#### [Your task]
Check every line of the entries below for the word "flyrejser", and copy the ones that have it.

#### [Saved data entries]

===============

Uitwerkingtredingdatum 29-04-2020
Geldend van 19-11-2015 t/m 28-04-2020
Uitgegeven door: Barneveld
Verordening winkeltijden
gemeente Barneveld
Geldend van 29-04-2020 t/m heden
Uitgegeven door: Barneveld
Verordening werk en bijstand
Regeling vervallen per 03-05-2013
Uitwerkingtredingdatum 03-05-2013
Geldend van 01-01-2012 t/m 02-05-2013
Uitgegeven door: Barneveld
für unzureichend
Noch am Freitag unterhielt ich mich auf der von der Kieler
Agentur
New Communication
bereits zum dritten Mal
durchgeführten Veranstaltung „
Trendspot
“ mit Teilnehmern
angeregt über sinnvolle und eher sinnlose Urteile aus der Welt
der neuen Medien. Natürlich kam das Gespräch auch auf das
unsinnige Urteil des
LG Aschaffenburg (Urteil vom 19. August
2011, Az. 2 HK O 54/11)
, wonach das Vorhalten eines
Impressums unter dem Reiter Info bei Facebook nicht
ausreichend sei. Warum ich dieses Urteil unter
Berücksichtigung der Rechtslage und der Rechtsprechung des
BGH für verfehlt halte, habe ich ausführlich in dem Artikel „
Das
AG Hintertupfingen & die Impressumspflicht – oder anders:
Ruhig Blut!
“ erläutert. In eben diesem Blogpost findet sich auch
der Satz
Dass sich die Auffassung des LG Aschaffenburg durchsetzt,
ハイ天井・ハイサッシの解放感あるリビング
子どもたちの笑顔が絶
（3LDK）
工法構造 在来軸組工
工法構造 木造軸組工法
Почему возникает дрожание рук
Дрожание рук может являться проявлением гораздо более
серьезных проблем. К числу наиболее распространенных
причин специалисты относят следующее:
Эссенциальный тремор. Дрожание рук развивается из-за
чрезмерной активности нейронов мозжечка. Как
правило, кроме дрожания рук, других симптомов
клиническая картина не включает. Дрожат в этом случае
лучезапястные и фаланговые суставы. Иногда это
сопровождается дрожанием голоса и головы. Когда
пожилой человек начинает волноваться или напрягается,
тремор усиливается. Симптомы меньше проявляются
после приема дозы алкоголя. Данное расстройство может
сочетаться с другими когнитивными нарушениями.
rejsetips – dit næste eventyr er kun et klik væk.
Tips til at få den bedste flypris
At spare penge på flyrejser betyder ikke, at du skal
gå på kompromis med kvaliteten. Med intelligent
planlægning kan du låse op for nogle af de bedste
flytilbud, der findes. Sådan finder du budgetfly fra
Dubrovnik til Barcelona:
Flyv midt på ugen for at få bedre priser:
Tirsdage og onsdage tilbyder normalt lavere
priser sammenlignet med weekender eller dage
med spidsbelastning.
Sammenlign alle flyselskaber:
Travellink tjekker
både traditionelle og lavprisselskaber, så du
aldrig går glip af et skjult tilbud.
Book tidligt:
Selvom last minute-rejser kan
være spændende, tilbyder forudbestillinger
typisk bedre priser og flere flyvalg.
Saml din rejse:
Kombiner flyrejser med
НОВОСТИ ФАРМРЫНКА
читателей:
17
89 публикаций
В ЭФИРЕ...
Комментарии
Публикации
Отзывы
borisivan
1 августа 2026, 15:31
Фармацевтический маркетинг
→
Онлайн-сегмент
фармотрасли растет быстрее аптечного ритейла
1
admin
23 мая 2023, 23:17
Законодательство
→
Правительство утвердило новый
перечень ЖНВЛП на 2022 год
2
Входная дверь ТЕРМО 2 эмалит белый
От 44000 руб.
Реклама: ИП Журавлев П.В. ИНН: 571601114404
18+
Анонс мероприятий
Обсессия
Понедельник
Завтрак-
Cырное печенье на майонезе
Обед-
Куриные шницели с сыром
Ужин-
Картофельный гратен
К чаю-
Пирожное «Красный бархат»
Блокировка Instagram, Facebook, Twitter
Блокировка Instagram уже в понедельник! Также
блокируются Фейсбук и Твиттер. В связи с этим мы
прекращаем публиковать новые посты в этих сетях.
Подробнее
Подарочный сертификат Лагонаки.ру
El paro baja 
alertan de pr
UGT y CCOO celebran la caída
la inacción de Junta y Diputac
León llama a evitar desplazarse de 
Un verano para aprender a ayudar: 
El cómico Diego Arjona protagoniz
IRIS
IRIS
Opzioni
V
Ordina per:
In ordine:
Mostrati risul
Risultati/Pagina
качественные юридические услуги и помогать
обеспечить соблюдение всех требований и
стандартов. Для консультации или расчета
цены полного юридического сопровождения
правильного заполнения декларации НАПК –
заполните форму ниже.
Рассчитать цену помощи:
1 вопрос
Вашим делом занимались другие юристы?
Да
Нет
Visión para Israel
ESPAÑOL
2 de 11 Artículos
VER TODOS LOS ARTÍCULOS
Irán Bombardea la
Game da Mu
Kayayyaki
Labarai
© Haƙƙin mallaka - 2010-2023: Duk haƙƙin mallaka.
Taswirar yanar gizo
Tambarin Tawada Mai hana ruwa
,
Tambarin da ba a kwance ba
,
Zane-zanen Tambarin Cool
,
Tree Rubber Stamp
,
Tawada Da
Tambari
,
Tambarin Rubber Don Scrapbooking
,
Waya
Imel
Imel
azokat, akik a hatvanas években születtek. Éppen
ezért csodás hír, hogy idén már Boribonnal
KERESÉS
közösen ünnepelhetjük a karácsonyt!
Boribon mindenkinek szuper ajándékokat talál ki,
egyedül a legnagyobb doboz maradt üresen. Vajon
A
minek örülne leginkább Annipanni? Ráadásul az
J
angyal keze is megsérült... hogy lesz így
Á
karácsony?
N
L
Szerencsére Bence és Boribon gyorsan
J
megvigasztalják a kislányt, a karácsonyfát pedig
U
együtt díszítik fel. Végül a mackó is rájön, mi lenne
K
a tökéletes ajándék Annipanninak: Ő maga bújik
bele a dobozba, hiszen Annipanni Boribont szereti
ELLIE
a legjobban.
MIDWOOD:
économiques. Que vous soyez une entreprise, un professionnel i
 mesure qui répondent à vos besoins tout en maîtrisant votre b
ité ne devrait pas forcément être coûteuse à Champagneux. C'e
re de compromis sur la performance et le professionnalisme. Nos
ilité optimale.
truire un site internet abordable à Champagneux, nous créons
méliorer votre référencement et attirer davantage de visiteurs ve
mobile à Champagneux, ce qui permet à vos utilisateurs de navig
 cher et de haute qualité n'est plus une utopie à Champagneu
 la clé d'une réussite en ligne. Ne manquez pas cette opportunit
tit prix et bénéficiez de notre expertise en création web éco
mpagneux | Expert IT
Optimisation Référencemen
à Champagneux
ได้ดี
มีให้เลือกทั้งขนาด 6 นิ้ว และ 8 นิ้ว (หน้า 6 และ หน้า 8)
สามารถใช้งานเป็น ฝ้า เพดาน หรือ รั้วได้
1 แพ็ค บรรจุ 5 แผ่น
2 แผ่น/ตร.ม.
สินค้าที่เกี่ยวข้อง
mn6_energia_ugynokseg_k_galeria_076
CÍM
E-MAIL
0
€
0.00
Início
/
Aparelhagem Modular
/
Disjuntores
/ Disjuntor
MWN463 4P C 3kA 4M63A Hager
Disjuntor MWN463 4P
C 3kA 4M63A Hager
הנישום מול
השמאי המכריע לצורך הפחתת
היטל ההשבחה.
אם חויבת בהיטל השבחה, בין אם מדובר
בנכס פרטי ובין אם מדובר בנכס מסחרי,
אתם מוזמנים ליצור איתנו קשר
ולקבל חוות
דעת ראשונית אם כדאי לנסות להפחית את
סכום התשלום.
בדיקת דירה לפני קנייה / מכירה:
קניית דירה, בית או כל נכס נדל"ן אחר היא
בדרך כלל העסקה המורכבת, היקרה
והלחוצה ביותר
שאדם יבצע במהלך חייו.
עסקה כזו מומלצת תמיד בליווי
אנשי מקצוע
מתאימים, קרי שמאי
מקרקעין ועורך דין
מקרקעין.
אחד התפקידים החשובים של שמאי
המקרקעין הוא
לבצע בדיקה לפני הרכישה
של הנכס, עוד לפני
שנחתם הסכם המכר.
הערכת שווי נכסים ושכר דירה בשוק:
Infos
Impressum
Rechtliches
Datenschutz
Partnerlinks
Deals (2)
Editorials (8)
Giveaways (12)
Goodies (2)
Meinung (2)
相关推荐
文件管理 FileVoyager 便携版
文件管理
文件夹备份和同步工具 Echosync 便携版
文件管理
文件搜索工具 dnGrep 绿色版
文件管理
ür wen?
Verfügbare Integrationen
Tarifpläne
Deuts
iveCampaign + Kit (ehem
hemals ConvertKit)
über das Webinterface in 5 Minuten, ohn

===============

#### [Answer to this problem]
At spare penge på flyrejser betyder ikke, at du skal
Kombiner flyrejser med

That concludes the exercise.